A volte mi trovo a parlare con Maurizio Galli, lo storico allenatore dei lottatori modiglianesi, del futuro della lotta e discutiamo sempre su un punto: ma come farà uno sport come questo, così “vero” e così “fisico” a sopravvivere ad un futuro così virtuale?
A volte mi piace provocare Maurizio con frasi come: la lotta insegna ad essere leali e rispettosi con gli avversari?
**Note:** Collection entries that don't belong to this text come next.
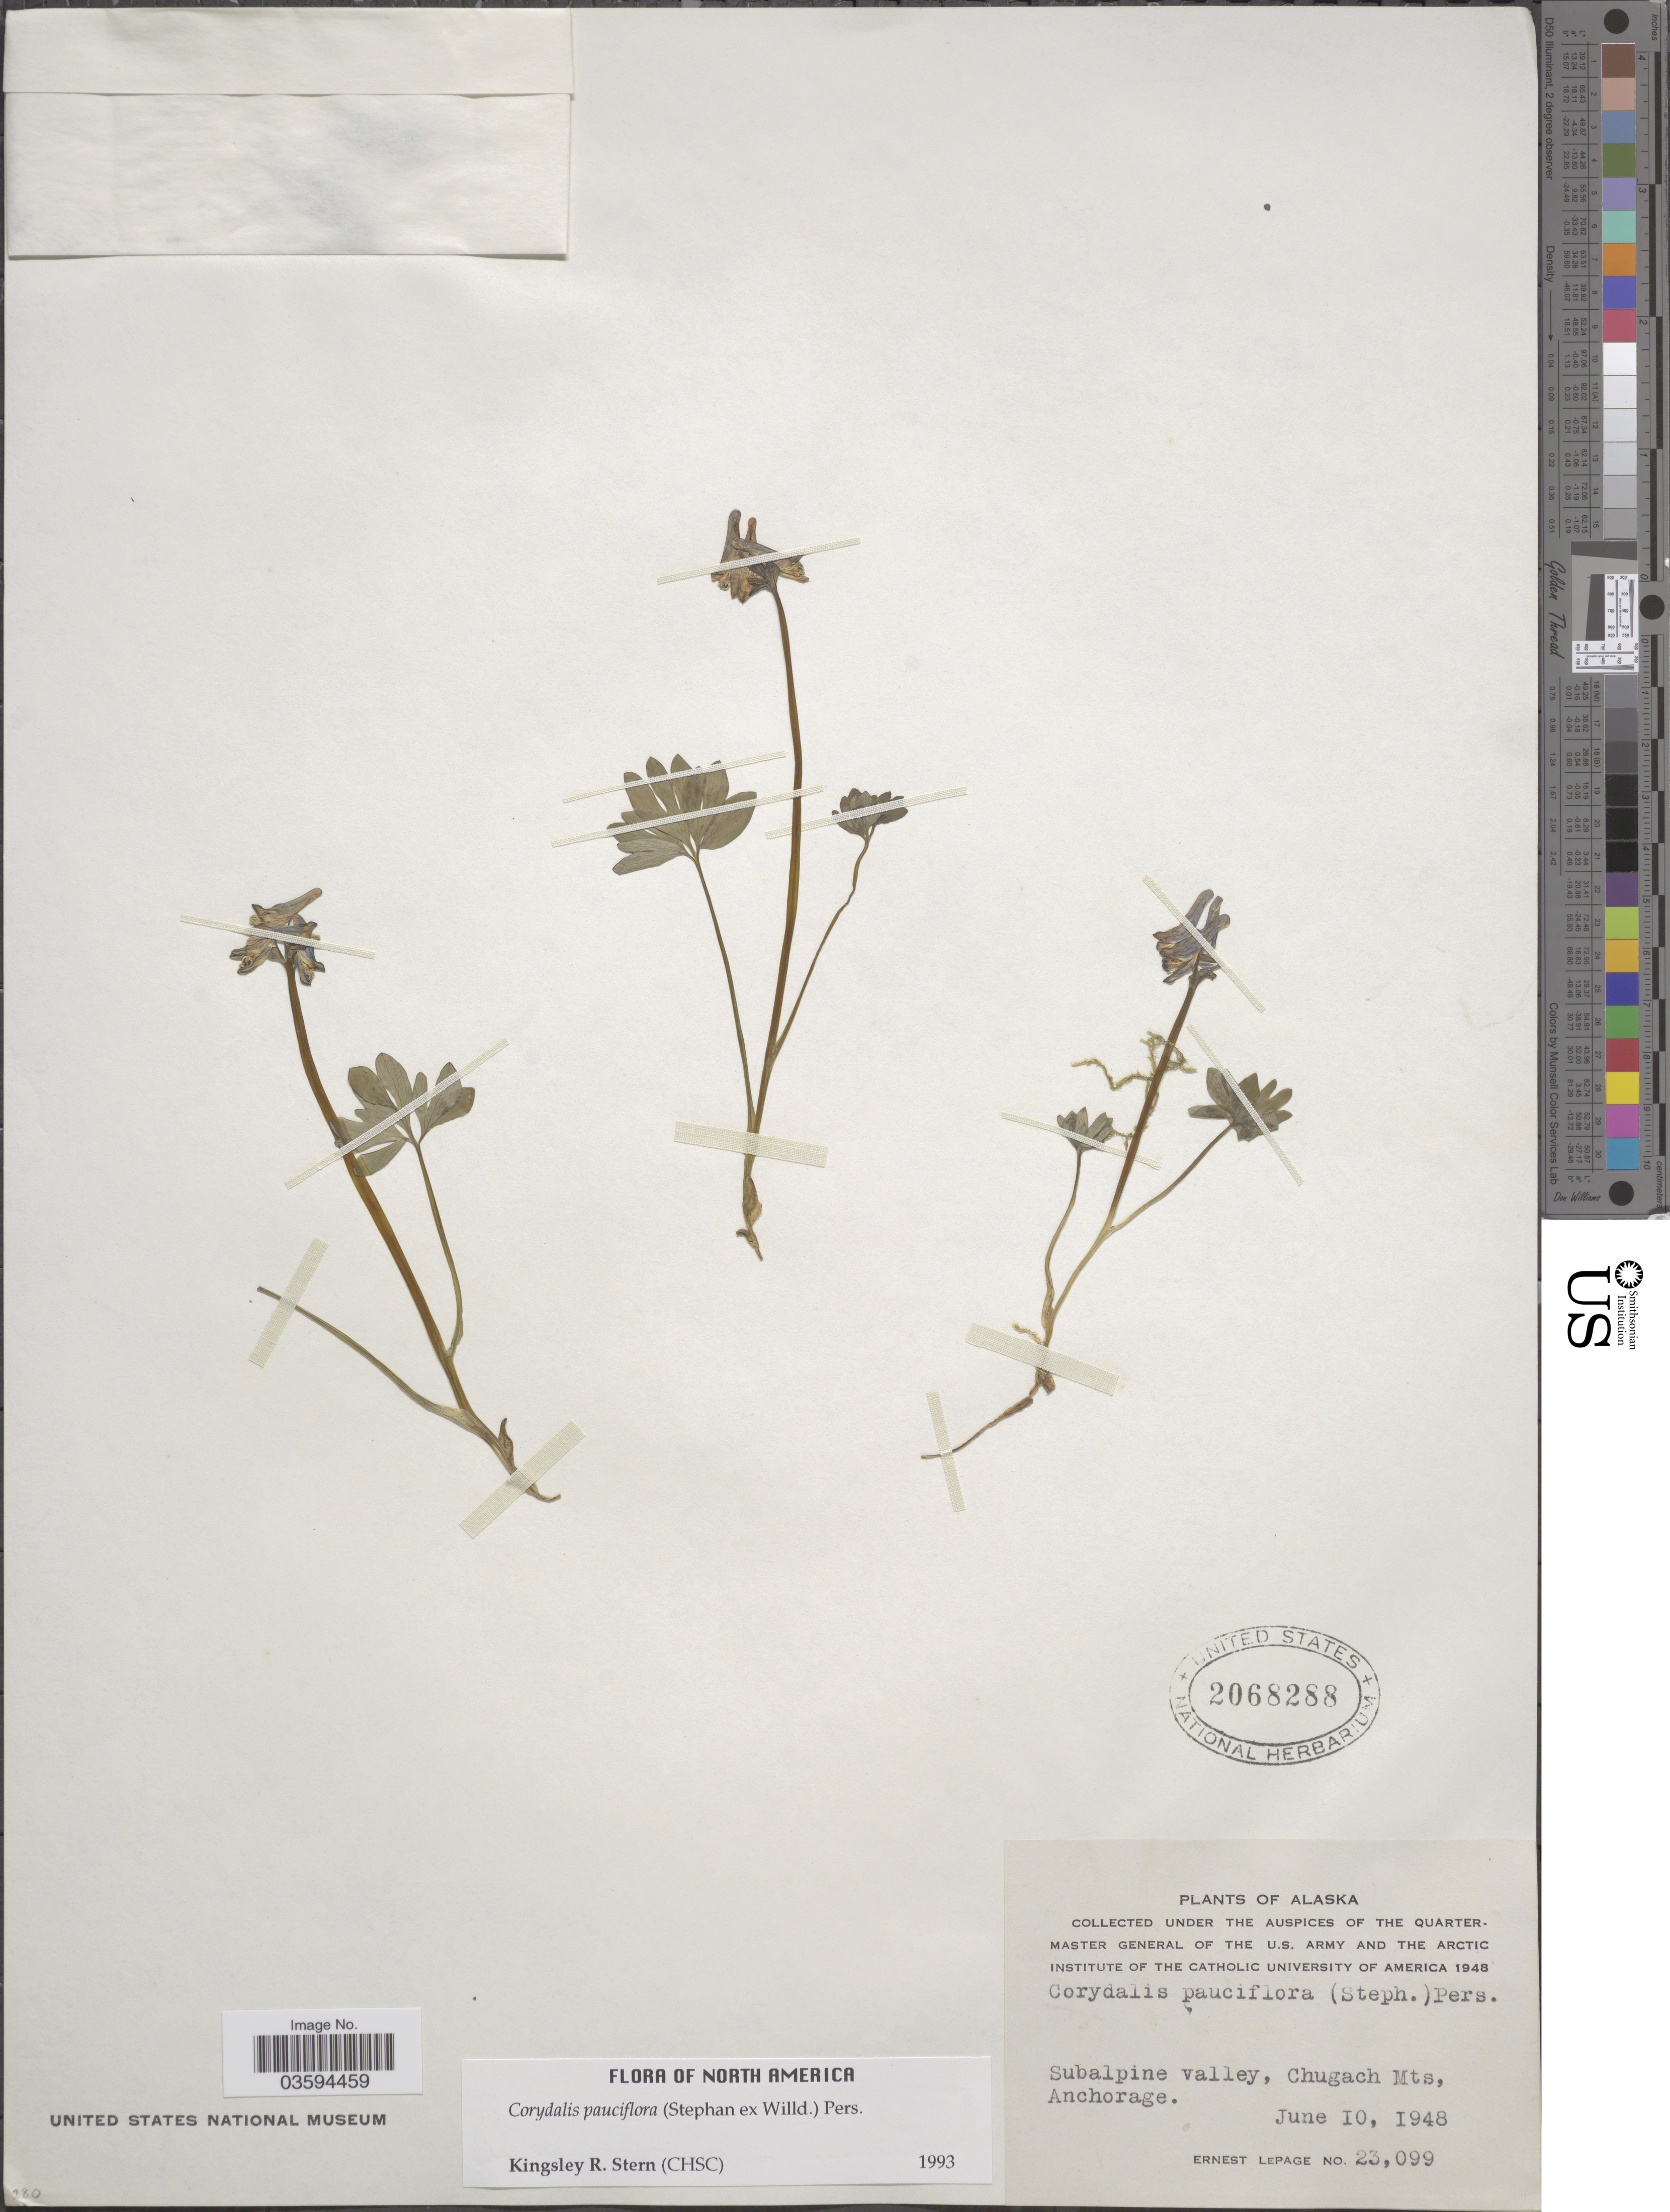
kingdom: Plantae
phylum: Tracheophyta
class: Magnoliopsida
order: Ranunculales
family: Papaveraceae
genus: Corydalis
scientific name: Corydalis pauciflora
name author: (Stephan) Pers.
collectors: E. Lepage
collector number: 23099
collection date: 1948-06-10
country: United States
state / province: Alaska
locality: Subalpine valley, Chugach Mts, Anchorage.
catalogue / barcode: US 2068288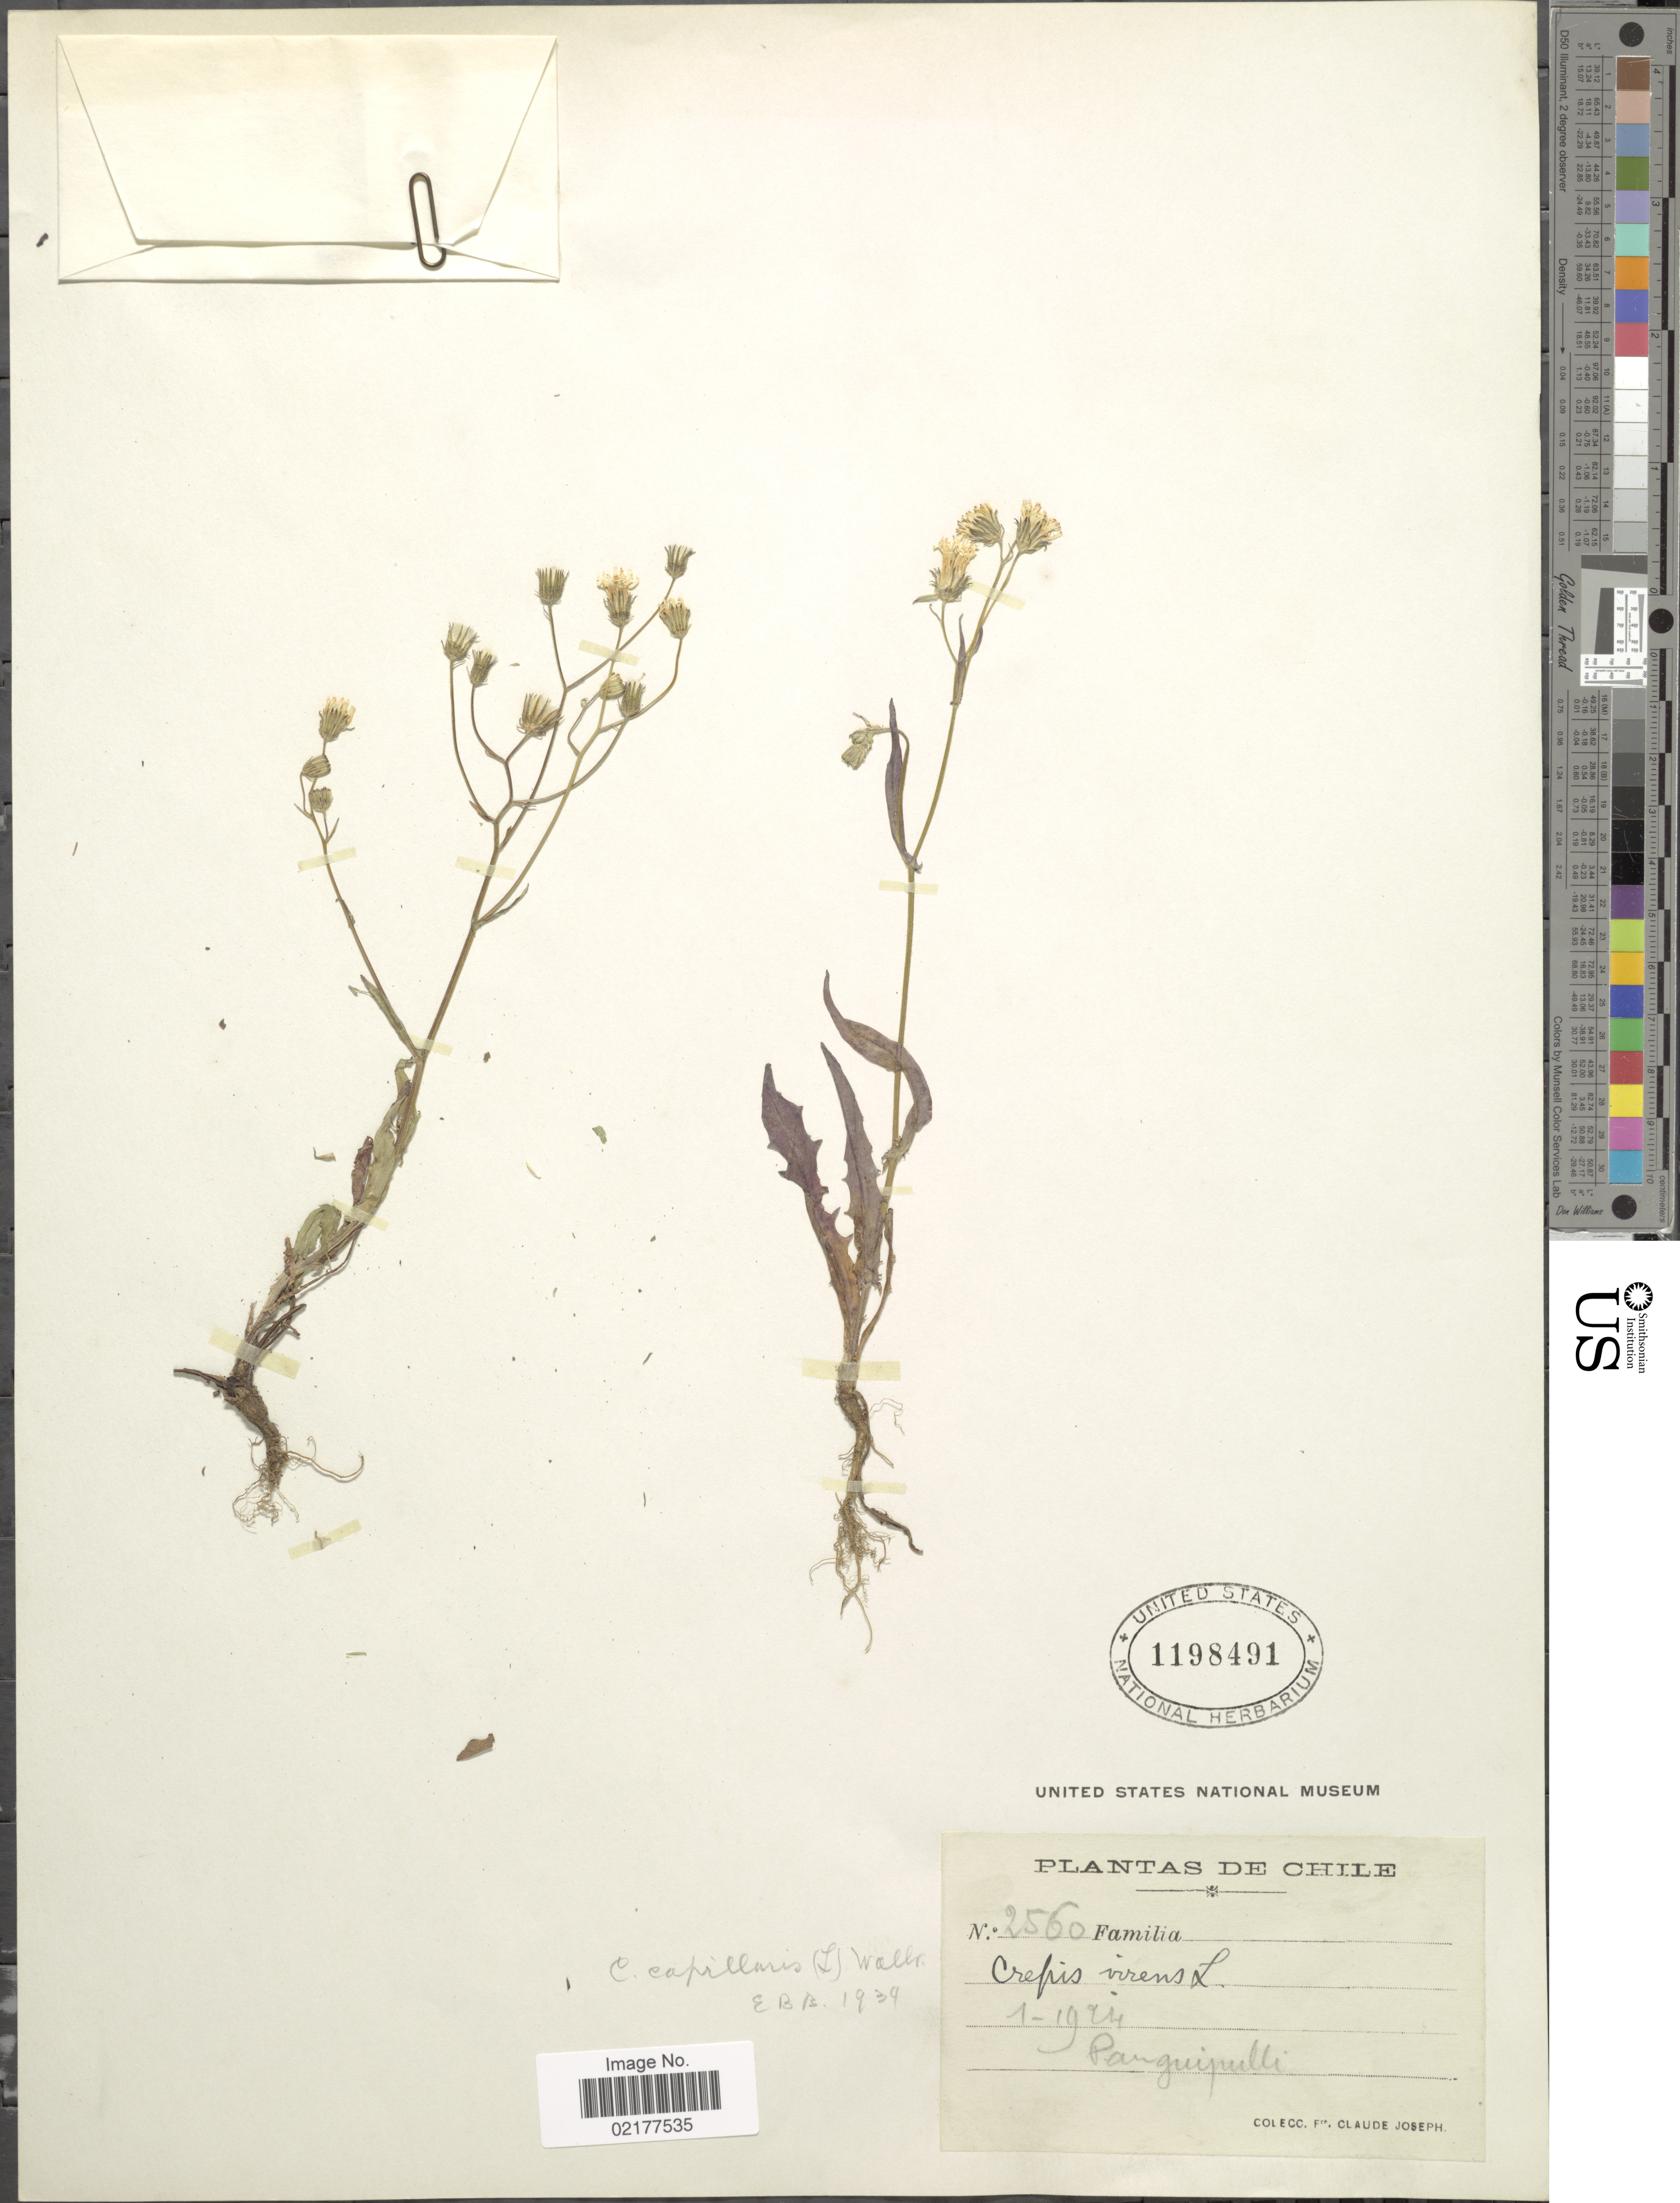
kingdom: Plantae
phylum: Tracheophyta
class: Magnoliopsida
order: Asterales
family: Asteraceae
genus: Crepis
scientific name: Crepis capillaris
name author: (L.) Wallr.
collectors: Bro. Claude-Joseph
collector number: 2560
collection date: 1924-01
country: Chile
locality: Panguipulli.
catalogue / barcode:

Bene, mi spieghi a cosa serve a questi ragazzi imparare ad essere persone leali e rispettose quando si trovano ogni giorno a vivere in un contesto sociale dove tutto è virtuale, dove ognuno coltiva il proprio orticello senza guardarsi intorno, dove per arrivare non bisogna guardare in faccia a nessuno, dove la meritocrazia si è estinta ormai da tempo e dove la sincerità è un’utopia o comunque è diventata scomoda e fuori moda?
La risposta la si legge nel suo sguardo rammaricato, ma comunque lo sguardo di uno che sa che sta percorrendo la strada giusta, anche se la salita sembra non finire mai.
Forse la lotta è uno sport antico, non solo come origini, ma soprattutto come principi ed insegnamenti.
Forse la lotta è uno sport troppo vero, troppo virile per essere capito ed apprezzato.
Forse la lotta è uno sport troppo nobile e oggi giorno di nobile in giro non si vede un gran che.
Forse la lotta è uno sport che fa paura, che ti avvicina troppo ad un altro individuo, che ti spinge a metterti troppo in gioco, che ti scopre delle tue difese.
E’ uno sport per le persone che decidono di agire e di mettersi in gioco in prima persona.
Una cosa è certa: chi ha fatto la lotta e che ha vissuto certi momenti, momenti veri ed intensi, li rimpiangerà per tutta la vita!